More and more we may see players look to avoid college, especially those who have a lot to lose. If a prospect like Skal, with a slight frame and not much toughness down low, is expected to go No.1 or No. 2 overall, there’s no doubt that he’s trying to go straight to the league if possible. If he’s able to take the Thon Maker route, he’s doing it.
You can’t argue with millions of dollars, additional endorsements, and the fame that being a top pick gives you, as opposed to falling to the back of the first round and having to work that much harder to make others think you are as good as everyone once believed you were.
Labissiere, Stone, Diallo and Zimmerman became victims of a rule that we thought was mandatory to follow.
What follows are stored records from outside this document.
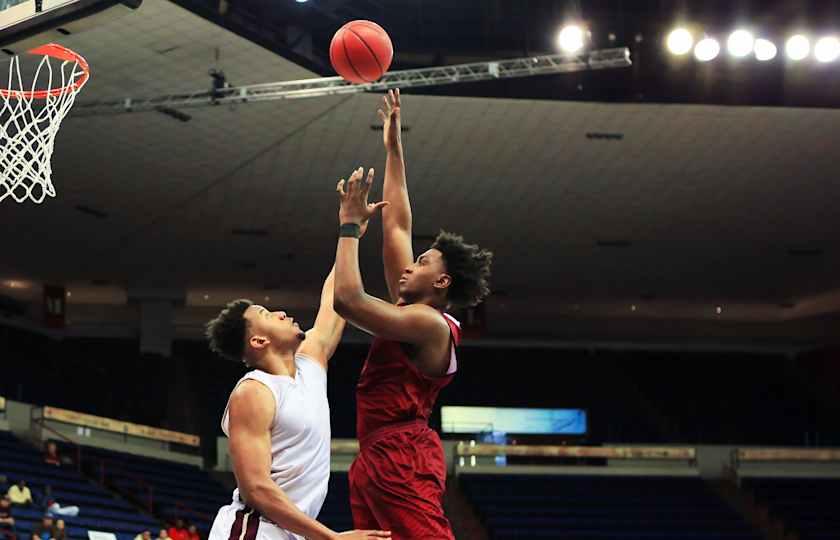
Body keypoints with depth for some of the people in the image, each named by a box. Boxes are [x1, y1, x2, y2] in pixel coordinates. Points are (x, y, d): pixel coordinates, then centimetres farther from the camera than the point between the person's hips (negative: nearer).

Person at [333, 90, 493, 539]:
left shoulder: (429, 324, -10)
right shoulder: (411, 308, 16)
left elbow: (347, 298, -20)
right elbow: (397, 225, 22)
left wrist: (350, 224, -9)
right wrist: (393, 149, 23)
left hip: (402, 460, -10)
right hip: (374, 460, 10)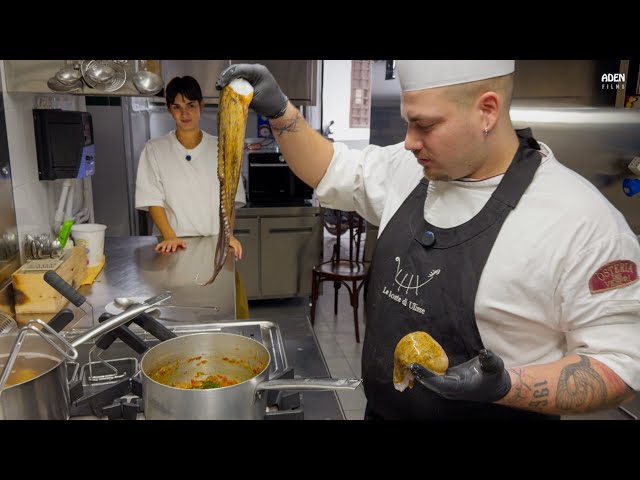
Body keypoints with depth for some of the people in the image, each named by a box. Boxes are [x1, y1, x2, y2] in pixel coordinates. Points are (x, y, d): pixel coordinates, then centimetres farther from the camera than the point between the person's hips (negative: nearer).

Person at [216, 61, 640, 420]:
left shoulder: (580, 220, -21)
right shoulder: (411, 170, -4)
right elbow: (333, 172, 8)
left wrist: (504, 386, -31)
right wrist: (279, 109, -5)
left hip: (483, 407, -5)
However, with Maker managing to skip a year of college and still make it to the NBA higher than Labissiere and others, we could see a few prospects -- especially international ones -- looking for ways around that one college season every year.
That's not just bad for college basketball, but will hurt the NBA as well. For the sake of this discussion, let's assume Skal, Diallo, Zimmerman and Stone all turn out to be busts, and their draft day falls was NBA teams simply getting it right with their college evaluations.
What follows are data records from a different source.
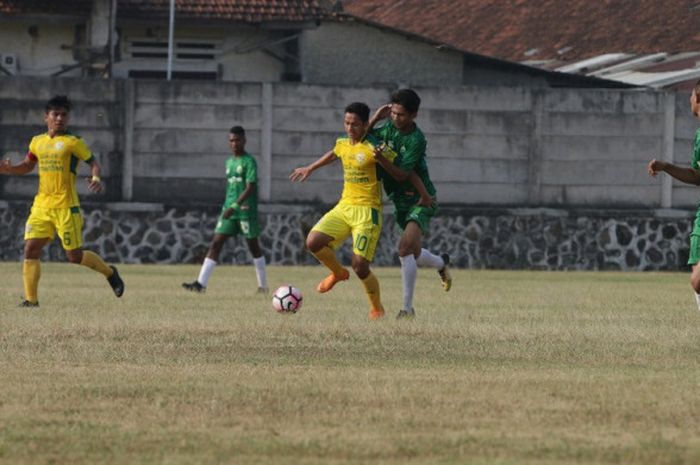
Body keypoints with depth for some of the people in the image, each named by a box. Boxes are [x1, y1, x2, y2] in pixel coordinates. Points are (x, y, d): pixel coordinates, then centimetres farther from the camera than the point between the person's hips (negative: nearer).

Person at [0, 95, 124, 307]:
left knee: (75, 255, -2)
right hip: (41, 206, 5)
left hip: (66, 207, -5)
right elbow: (27, 166, 26)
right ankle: (31, 299, -4)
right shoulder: (37, 142, 13)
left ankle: (109, 272, 25)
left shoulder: (72, 142, -4)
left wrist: (96, 178, -23)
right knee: (31, 248, -8)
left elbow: (93, 162, -1)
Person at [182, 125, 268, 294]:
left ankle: (263, 285, 17)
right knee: (216, 243, -4)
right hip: (229, 209, 6)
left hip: (246, 210, -6)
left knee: (253, 245, 4)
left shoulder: (249, 161, -9)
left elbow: (250, 188, -17)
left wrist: (235, 206, -25)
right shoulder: (229, 162, 14)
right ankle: (201, 283, -10)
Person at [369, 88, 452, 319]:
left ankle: (407, 308, -20)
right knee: (413, 255, 15)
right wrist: (375, 118, -10)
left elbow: (402, 175, -24)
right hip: (400, 201, 7)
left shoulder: (416, 140, -20)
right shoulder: (388, 128, 0)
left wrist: (382, 160, -40)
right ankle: (442, 263, 49)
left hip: (420, 199, -7)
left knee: (406, 248, -24)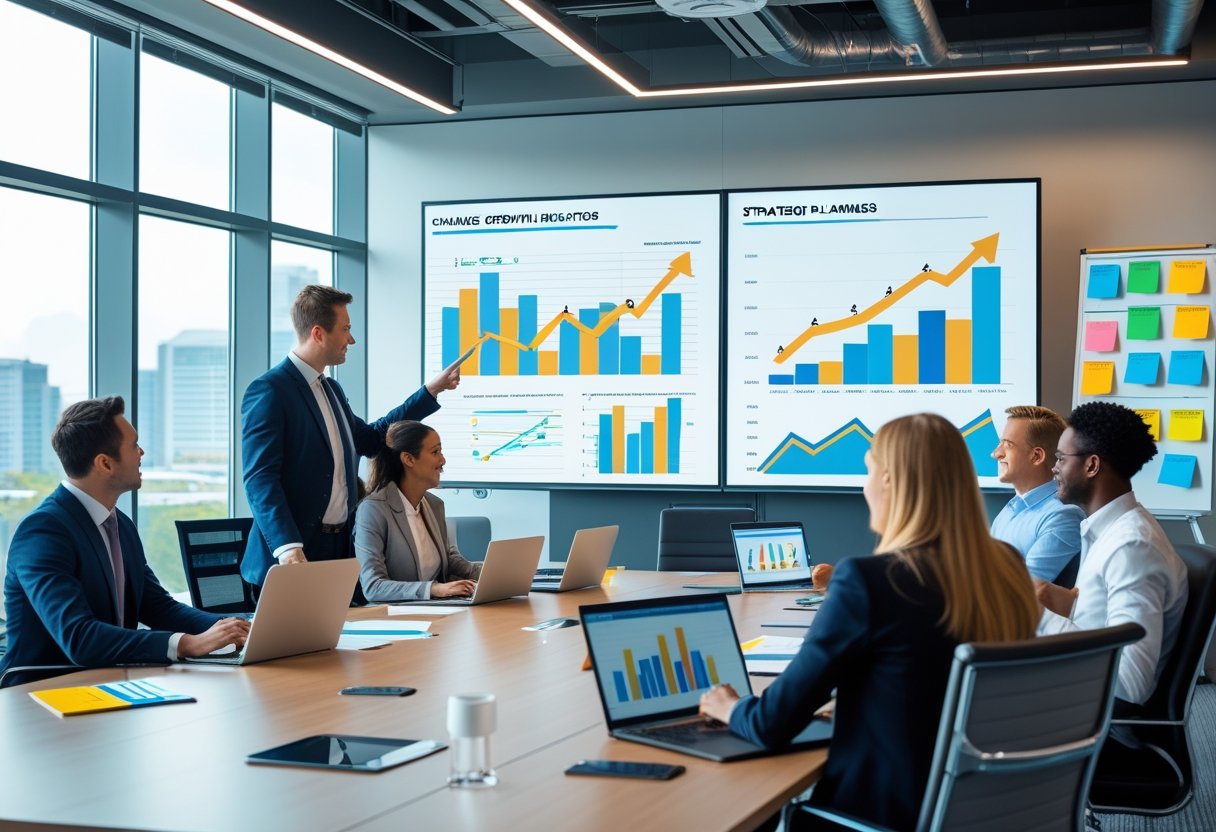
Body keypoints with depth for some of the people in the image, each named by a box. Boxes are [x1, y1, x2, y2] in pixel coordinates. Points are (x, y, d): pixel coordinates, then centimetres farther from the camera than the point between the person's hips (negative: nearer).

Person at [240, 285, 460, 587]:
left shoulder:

Now, what if those guys skipped college altogether and played overseas or for a prep team? Do we see them suddenly going high in the first round, possibly even the lottery because teams were unable to evaluate them against high-level talent, just as Maker avoided.
See the issue? Now NBA teams are suddenly being forced to take chances on guys like Thon, Diallo and Skal high in the draft without an accurate evaluation for them, which undoubtedly leads to more busts and wasted premium draft picks.
Thursday was easily Calipari's most enduring draft
You could make a good argument for this year's draft being the worst showing for UK under Cal, at least in terms of where various Wildcats were projected to go vs how far they fell.
Maybe Thon ends up being worth the 10th overall pick, and maybe Skal ends up being the 28th-best player out of this draft, but even if true, reaching said conclusion is much less likely to occur if Skal skips college, which may help him go 10th or 11th instead.
Some might also question what that means for Kentucky, a program that is currently thriving on a one-and-done philosophy, but no one should be too worried. Like I said before, we’re not going to see every single prospect looking to avoid college.
There are great values to college that help a player. His game improves, he matures, and depending on the coach, he also becomes a much better person. Calipari has done an outstanding job "raising" his players at Kentucky, both on and off the floor. He’s still going to get a ton of five-star prospects to come to Kentucky, although he might lose one or two every few seasons to that loophole.
As we go forward, it will be interesting to see how this is handled. Will more players look to skip college? Will the NBA and the NCAA work to close the loophole? Will Maker fail to pan out, causing this idea of avoiding college to die out?
It’s certainly going to make for an interesting storyline as we watch Skal and Maker develop, and see who actually turns out to be the better pro.